Now I am going to try to apply the axiom which says "Brownian motion has continuous paths." We can let $\Omega = C([0,\infty), {\mathbb R})\subset T$ and now people in the field seem to assume that we have a measure, which is a function $A(\Omega)\to {\mathbb R}$ satisfying the axioms of a measure.

I cannot manage to construct any measure on $\Omega.$ Initially I thought that the axiom means that the discontinuous paths are a Borel set of measure zero; but Sangchul Lee kindly explained that this is not the right way of understanding the axiom. The discontinuous functions are not one of the Borel sets on $T.$ So we have to construct a measure on $\Omega$ in some other way.

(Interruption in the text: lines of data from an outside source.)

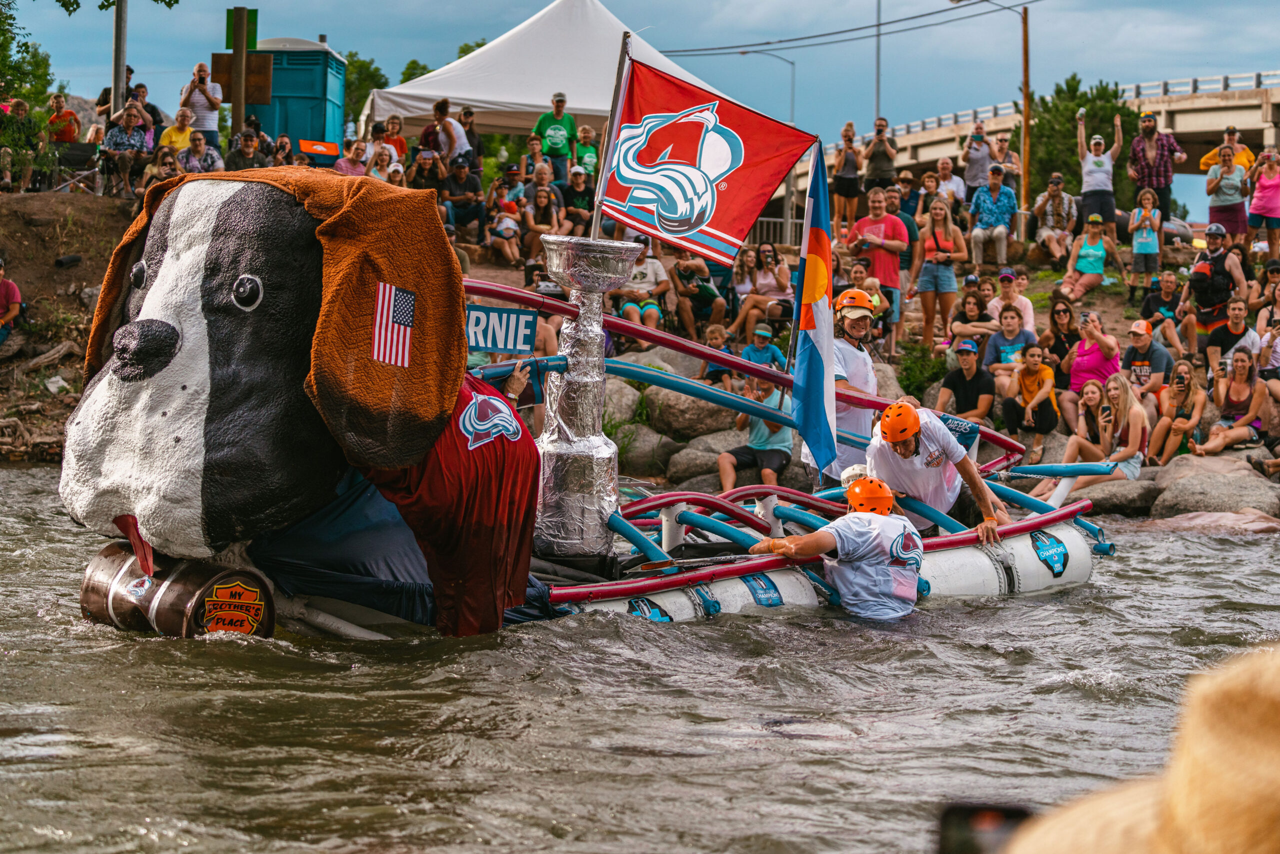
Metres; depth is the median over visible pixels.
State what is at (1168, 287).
man
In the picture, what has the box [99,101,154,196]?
man
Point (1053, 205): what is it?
man
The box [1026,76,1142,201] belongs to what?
tree
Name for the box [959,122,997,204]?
man
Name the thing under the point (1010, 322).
man
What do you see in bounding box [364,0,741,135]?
white tent
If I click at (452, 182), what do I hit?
man
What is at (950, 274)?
woman
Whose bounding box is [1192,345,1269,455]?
woman
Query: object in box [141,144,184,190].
person
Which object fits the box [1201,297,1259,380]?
man
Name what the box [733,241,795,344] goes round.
woman
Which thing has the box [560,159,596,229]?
person
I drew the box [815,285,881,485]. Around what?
man
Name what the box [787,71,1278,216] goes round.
bridge
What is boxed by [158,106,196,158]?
person
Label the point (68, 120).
person
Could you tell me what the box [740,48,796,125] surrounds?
street lamp
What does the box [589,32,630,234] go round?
flagpole
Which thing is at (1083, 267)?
woman
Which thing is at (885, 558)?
man
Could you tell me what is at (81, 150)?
folding chair
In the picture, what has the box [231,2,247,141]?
wooden post
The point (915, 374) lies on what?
shrub
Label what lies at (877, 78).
pole
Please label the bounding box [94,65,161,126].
person
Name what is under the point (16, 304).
person
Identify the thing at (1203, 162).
man
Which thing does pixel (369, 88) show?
tree
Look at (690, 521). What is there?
raft
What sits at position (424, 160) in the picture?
person
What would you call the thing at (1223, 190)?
woman
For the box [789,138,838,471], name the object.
flag
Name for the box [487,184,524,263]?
person
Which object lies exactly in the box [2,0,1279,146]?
sky
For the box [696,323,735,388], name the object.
child
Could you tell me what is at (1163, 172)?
man
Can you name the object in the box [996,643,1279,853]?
straw hat
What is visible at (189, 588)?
barrel
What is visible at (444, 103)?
woman
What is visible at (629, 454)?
rock
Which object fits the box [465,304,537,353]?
sign
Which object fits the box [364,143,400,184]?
woman
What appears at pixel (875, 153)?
man
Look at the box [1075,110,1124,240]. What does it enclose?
man
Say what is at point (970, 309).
woman
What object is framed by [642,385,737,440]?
boulder
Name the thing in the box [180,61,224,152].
man
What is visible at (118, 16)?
metal pole
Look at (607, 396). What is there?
rock
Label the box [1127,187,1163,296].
woman
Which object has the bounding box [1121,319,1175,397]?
man
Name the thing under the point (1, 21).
tree
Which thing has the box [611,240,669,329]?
person
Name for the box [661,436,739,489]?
rock
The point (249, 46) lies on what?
green sign
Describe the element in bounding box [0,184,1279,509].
riverbank
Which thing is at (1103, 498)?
rock
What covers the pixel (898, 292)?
man
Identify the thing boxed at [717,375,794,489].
man
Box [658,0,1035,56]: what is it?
power line
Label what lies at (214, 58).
wooden sign
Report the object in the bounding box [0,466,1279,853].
river
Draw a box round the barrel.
[77,542,272,638]
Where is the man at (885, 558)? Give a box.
[749,472,927,618]
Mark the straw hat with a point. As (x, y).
(1236, 775)
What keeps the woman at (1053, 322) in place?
on the riverbank
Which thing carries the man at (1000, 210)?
on the riverbank
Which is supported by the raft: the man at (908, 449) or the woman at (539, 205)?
the man at (908, 449)
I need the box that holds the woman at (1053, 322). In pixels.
[1044,294,1080,389]
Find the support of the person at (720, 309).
on the riverbank
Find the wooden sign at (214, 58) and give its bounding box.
[208,51,274,104]
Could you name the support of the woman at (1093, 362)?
on the riverbank
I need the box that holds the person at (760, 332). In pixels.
[740,323,786,370]
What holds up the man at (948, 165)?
on the riverbank
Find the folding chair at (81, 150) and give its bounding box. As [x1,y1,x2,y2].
[50,140,101,193]
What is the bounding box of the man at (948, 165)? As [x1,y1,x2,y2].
[926,155,968,219]
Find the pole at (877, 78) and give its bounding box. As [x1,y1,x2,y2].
[874,0,881,126]
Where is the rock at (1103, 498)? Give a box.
[1066,476,1161,518]
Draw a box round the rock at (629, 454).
[613,423,675,477]
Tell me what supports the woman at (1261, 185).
on the riverbank
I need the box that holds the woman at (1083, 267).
[1060,209,1122,301]
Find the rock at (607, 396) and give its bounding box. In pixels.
[598,374,645,429]
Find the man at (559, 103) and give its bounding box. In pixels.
[534,91,578,176]
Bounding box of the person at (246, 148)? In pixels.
[226,125,269,170]
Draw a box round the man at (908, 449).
[867,399,1007,544]
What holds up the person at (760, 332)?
on the riverbank
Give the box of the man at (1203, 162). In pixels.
[1198,127,1255,174]
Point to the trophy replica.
(602, 451)
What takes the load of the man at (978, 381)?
on the riverbank
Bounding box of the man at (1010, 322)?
[981,303,1039,383]
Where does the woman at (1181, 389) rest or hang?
on the riverbank
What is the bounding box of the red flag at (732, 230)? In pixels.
[599,51,812,264]
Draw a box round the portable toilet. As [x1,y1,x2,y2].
[242,36,347,157]
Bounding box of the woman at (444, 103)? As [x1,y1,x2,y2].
[419,97,468,166]
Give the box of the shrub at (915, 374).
[895,343,948,400]
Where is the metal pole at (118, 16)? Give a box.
[111,0,128,116]
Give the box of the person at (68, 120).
[45,93,80,144]
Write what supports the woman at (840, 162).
on the riverbank
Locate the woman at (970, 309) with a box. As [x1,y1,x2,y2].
[949,283,998,352]
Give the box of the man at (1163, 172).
[1127,112,1183,224]
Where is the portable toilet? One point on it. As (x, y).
(294, 128)
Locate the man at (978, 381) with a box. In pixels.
[937,338,996,428]
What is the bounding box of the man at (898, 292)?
[850,186,906,343]
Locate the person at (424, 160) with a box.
[407,146,447,200]
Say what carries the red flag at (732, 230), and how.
attached to the flagpole at (624, 51)
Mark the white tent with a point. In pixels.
(459, 95)
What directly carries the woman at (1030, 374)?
on the riverbank
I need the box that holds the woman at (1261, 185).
[1247,149,1279,257]
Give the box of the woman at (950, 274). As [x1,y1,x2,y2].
[913,194,968,346]
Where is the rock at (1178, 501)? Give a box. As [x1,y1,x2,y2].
[1149,464,1279,520]
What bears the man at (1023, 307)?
on the riverbank
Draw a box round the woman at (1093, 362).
[1058,310,1121,430]
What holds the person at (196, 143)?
on the riverbank
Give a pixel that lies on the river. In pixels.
(1028, 608)
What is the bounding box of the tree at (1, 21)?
[0,0,50,111]
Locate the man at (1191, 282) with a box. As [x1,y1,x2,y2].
[1186,222,1247,342]
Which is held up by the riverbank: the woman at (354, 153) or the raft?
the woman at (354, 153)
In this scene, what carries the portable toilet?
on the riverbank
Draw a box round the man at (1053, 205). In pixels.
[1029,173,1077,261]
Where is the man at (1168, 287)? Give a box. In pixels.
[1138,269,1189,351]
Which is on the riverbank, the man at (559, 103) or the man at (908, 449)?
the man at (559, 103)
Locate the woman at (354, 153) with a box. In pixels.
[332,138,369,176]
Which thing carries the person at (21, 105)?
on the riverbank
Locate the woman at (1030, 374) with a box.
[995,340,1058,455]
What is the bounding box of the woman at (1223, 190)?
[1204,145,1250,246]
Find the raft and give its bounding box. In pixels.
[54,185,1103,640]
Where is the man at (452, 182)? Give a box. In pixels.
[440,153,484,238]
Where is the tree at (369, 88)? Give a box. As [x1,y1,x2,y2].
[343,50,386,128]
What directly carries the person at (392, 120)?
on the riverbank
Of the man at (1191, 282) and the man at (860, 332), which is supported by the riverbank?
the man at (1191, 282)
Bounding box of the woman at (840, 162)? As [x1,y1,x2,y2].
[831,122,863,232]
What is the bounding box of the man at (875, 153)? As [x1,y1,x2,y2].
[861,116,898,194]
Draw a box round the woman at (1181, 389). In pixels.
[1149,358,1207,461]
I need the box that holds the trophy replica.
[533,231,641,560]
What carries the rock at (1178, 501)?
on the riverbank
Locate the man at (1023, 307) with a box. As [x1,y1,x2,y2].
[989,268,1035,338]
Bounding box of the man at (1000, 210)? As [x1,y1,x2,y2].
[968,167,1017,266]
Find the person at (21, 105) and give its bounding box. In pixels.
[0,97,49,192]
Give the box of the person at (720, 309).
[668,256,727,340]
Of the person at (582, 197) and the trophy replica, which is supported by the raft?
the trophy replica
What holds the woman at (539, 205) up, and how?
on the riverbank
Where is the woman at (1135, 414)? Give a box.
[1062,371,1147,484]
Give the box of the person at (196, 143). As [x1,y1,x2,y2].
[178,131,224,174]
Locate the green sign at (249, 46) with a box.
[223,8,257,50]
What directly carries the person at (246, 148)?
on the riverbank
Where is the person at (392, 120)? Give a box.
[376,114,407,163]
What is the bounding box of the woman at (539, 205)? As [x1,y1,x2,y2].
[520,183,563,264]
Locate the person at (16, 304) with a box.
[0,258,23,344]

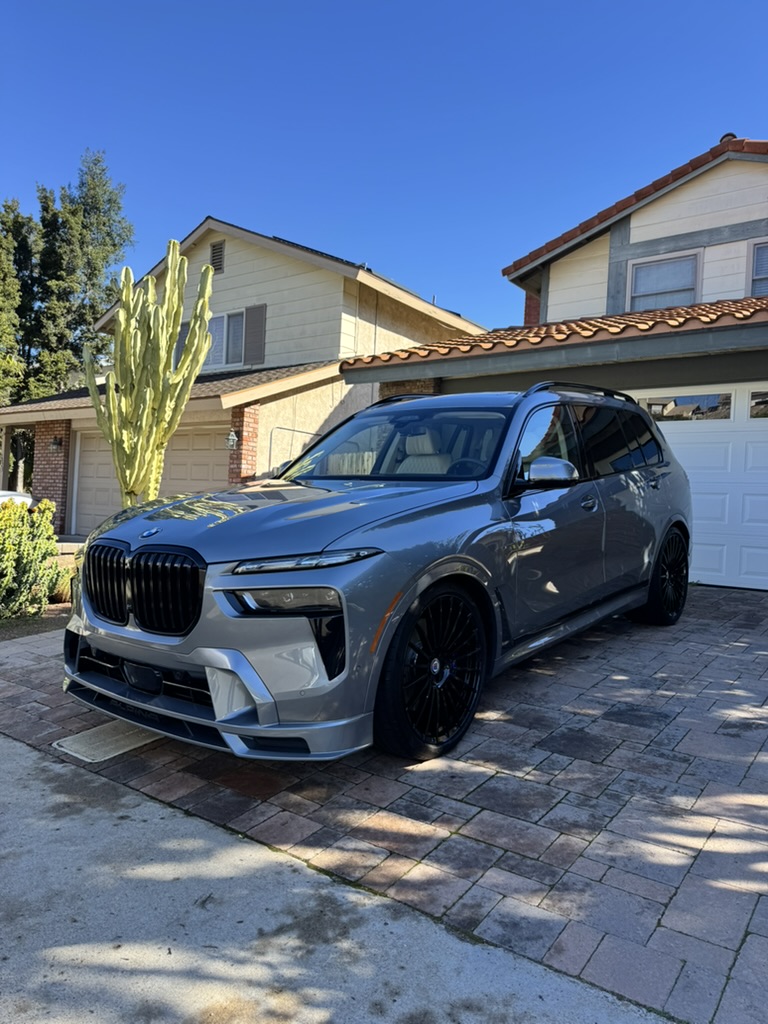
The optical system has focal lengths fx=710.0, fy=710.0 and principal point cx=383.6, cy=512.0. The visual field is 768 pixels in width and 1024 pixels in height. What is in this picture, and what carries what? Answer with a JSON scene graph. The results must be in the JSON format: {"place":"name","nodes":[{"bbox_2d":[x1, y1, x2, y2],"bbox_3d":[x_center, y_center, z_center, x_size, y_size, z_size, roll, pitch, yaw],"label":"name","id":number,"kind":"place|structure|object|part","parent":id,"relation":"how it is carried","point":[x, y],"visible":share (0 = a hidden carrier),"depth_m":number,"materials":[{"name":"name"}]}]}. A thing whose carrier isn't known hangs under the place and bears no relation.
{"place":"outdoors","nodes":[
{"label":"outdoors","id":0,"kind":"place"},
{"bbox_2d":[0,215,487,530],"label":"house","id":1,"kind":"structure","parent":0,"point":[252,252],"depth_m":14.17,"materials":[{"name":"paint"}]},
{"bbox_2d":[50,435,62,451],"bbox_3d":[-6.413,-1.341,13.851,0.243,0.348,0.243,4,3,37],"label":"wall lamp","id":2,"kind":"object","parent":1,"relation":"attached to","point":[55,442],"visible":0.95,"depth_m":13.81,"materials":[{"name":"black metal"}]},
{"bbox_2d":[70,421,228,531],"bbox_3d":[-4.352,-0.403,13.479,3.863,2.345,0.224,4,3,37],"label":"garage door","id":3,"kind":"structure","parent":1,"relation":"in","point":[186,439],"depth_m":13.32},
{"bbox_2d":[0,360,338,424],"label":"roof","id":4,"kind":"structure","parent":1,"relation":"attached to","point":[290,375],"depth_m":12.56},
{"bbox_2d":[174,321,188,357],"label":"shutter","id":5,"kind":"object","parent":1,"relation":"attached to","point":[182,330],"visible":0.15,"depth_m":13.53,"materials":[{"name":"grey"}]},
{"bbox_2d":[210,240,224,273],"bbox_3d":[-3.344,-5.088,14.258,0.440,0.697,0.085,4,3,37],"label":"gable vent","id":6,"kind":"object","parent":1,"relation":"attached to","point":[216,252],"visible":0.8,"depth_m":14.24,"materials":[{"name":"metal"}]},
{"bbox_2d":[204,309,246,367],"bbox_3d":[-3.326,-3.490,14.452,1.604,1.255,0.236,4,3,37],"label":"window","id":7,"kind":"structure","parent":1,"relation":"in","point":[214,321],"depth_m":14.38,"materials":[{"name":"glass"}]},
{"bbox_2d":[225,429,238,450],"bbox_3d":[-2.540,-1.219,11.840,0.215,0.385,0.210,4,3,37],"label":"wall lamp","id":8,"kind":"object","parent":1,"relation":"attached to","point":[233,435],"visible":0.97,"depth_m":11.80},
{"bbox_2d":[244,304,266,364],"bbox_3d":[-2.523,-3.489,13.880,0.521,1.174,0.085,4,3,37],"label":"shutter","id":9,"kind":"object","parent":1,"relation":"attached to","point":[250,334],"visible":0.8,"depth_m":13.82,"materials":[{"name":"grey wood"}]},
{"bbox_2d":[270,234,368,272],"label":"solar panel","id":10,"kind":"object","parent":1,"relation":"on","point":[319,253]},
{"bbox_2d":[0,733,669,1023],"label":"concrete pavement","id":11,"kind":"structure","parent":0,"point":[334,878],"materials":[{"name":"grey concrete"}]},
{"bbox_2d":[0,582,767,1021],"label":"brick driveway","id":12,"kind":"structure","parent":0,"point":[726,599],"materials":[{"name":"brick"}]},
{"bbox_2d":[54,718,160,763],"bbox_3d":[-1.295,1.097,3.478,0.421,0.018,0.547,4,3,37],"label":"drain cover","id":13,"kind":"object","parent":12,"relation":"in","point":[81,738],"visible":0.78,"depth_m":3.37,"materials":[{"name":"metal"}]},
{"bbox_2d":[65,383,691,765],"bbox_3d":[0.406,0.122,4.660,1.985,1.737,4.711,4,3,37],"label":"car","id":14,"kind":"object","parent":12,"relation":"on","point":[454,556],"visible":0.98,"depth_m":3.31,"materials":[{"name":"metal"}]},
{"label":"grille","id":15,"kind":"part","parent":14,"relation":"part of","materials":[{"name":"black metal"}]},
{"label":"hood","id":16,"kind":"part","parent":14,"relation":"part of","materials":[{"name":"metal"}]},
{"label":"headlight","id":17,"kind":"part","parent":14,"relation":"part of","materials":[{"name":"plastic"}]},
{"label":"wheel","id":18,"kind":"part","parent":14,"relation":"part of","materials":[{"name":"black rubber"}]},
{"label":"wheel","id":19,"kind":"part","parent":14,"relation":"part of","materials":[{"name":"black rubber"}]},
{"bbox_2d":[0,0,767,337],"label":"sky","id":20,"kind":"structure","parent":0,"point":[195,201],"materials":[{"name":"blue"}]},
{"bbox_2d":[334,134,767,593],"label":"house","id":21,"kind":"structure","parent":0,"point":[638,229],"depth_m":8.85,"materials":[{"name":"white paint"}]},
{"bbox_2d":[338,296,767,369],"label":"tile roof","id":22,"kind":"structure","parent":21,"relation":"attached to","point":[678,315],"depth_m":7.33,"materials":[{"name":"orange tile"}]},
{"bbox_2d":[628,250,700,310],"bbox_3d":[3.935,-3.093,9.928,0.940,1.015,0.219,4,3,37],"label":"window","id":23,"kind":"structure","parent":21,"relation":"in","point":[653,289],"depth_m":9.93,"materials":[{"name":"white"}]},
{"bbox_2d":[631,383,767,591],"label":"garage door","id":24,"kind":"structure","parent":21,"relation":"in","point":[762,450],"depth_m":7.71,"materials":[{"name":"white"}]},
{"bbox_2d":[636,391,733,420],"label":"garage window","id":25,"kind":"structure","parent":24,"relation":"in","point":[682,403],"depth_m":7.76,"materials":[{"name":"clear glass"}]},
{"bbox_2d":[749,389,767,418],"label":"garage window","id":26,"kind":"structure","parent":24,"relation":"in","point":[756,403],"depth_m":7.57,"materials":[{"name":"clear glass"}]},
{"bbox_2d":[746,239,767,296],"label":"window","id":27,"kind":"structure","parent":21,"relation":"in","point":[756,252],"depth_m":9.34,"materials":[{"name":"grey glass"}]},
{"label":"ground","id":28,"kind":"structure","parent":0},
{"bbox_2d":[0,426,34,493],"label":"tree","id":29,"kind":"object","parent":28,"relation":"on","point":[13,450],"visible":0.56,"depth_m":17.53,"materials":[{"name":"plant"}]},
{"bbox_2d":[0,490,34,509],"label":"white car","id":30,"kind":"object","parent":28,"relation":"on","point":[3,498],"visible":0.36,"depth_m":13.47,"materials":[{"name":"white metal"}]},
{"bbox_2d":[0,198,40,408],"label":"tree","id":31,"kind":"object","parent":28,"relation":"on","point":[3,332],"visible":0.72,"depth_m":28.39,"materials":[{"name":"green plant"}]},
{"bbox_2d":[0,603,70,640],"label":"garden bed","id":32,"kind":"object","parent":28,"relation":"on","point":[28,633],"visible":0.32,"depth_m":6.21,"materials":[{"name":"brown soil"}]},
{"bbox_2d":[0,498,61,618],"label":"shrub","id":33,"kind":"object","parent":32,"relation":"on","point":[45,525],"visible":0.99,"depth_m":6.23,"materials":[{"name":"green plant"}]},
{"bbox_2d":[50,566,74,604],"bbox_3d":[-3.139,0.732,7.081,0.631,0.421,0.633,4,3,37],"label":"small shrub","id":34,"kind":"object","parent":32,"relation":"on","point":[62,586],"visible":0.41,"depth_m":6.93,"materials":[{"name":"green plant"}]},
{"bbox_2d":[83,238,215,509],"bbox_3d":[-2.545,-1.160,7.744,1.248,3.598,1.119,2,2,4],"label":"cactus","id":35,"kind":"object","parent":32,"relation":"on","point":[163,353],"visible":0.98,"depth_m":7.57,"materials":[{"name":"green plant"}]},
{"bbox_2d":[25,149,134,397],"bbox_3d":[-12.396,-7.220,28.788,4.619,13.975,4.490,4,3,37],"label":"tree","id":36,"kind":"object","parent":28,"relation":"on","point":[110,239],"visible":0.76,"depth_m":27.90,"materials":[{"name":"plant"}]},
{"bbox_2d":[268,426,323,475],"bbox_3d":[-1.348,-0.419,12.022,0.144,2.027,1.464,4,3,37],"label":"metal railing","id":37,"kind":"object","parent":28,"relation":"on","point":[298,431],"visible":0.37,"depth_m":11.69,"materials":[{"name":"metal"}]}
]}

We do have the restriction function $r: A(T)\to A(\Omega)$ coming from the inclusion $\Omega \subset T$ and we do have the measure which is the law, coming from the first two axioms, which is a function $\mu: A(T) \to {\mathbb R}.$ But we cannot form the composite or restriction $\mu \circ r$ because the domain of $\mu$ is the domain of $r$, not the codomain.

If we are going to be able to compose $\mu$ with $r$ we need to follow the rule that the domain of $\mu$ has to equal the codomain of $r.$

How am I supposed to compose two functions which share a domain? If the complement of $\Omega$ is not Borel, and if I am not supposed to compose the inclusion function with the actual measure on $T$ , what does it mean to say that Brownian motion "has" continuous paths?

The word "has" has annoyed me for years about this, I can understand an axiom saying "groups have an identity element," but saying "Brownian motion has continuous paths" is more like defining Lie groups by just saying "Lie groups have a topology." For me, something is missing from the definition.